***** REGISTROS FORNECIDOS

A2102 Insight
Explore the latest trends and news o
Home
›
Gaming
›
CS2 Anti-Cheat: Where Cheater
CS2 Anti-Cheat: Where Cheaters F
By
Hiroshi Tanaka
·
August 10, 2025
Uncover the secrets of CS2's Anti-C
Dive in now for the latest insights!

**********

◆ COMO FAZER
Reproduza fielmente, linha por linha, o texto de todos os registros.

◆ EXERCÍCIO RESOLVIDO
A2102 Insight
Explore the latest trends and news o
Home
›
Gaming
›
CS2 Anti-Cheat: Where Cheater
CS2 Anti-Cheat: Where Cheaters F
By
Hiroshi Tanaka
·
August 10, 2025
Uncover the secrets of CS2's Anti-C
Dive in now for the latest insights!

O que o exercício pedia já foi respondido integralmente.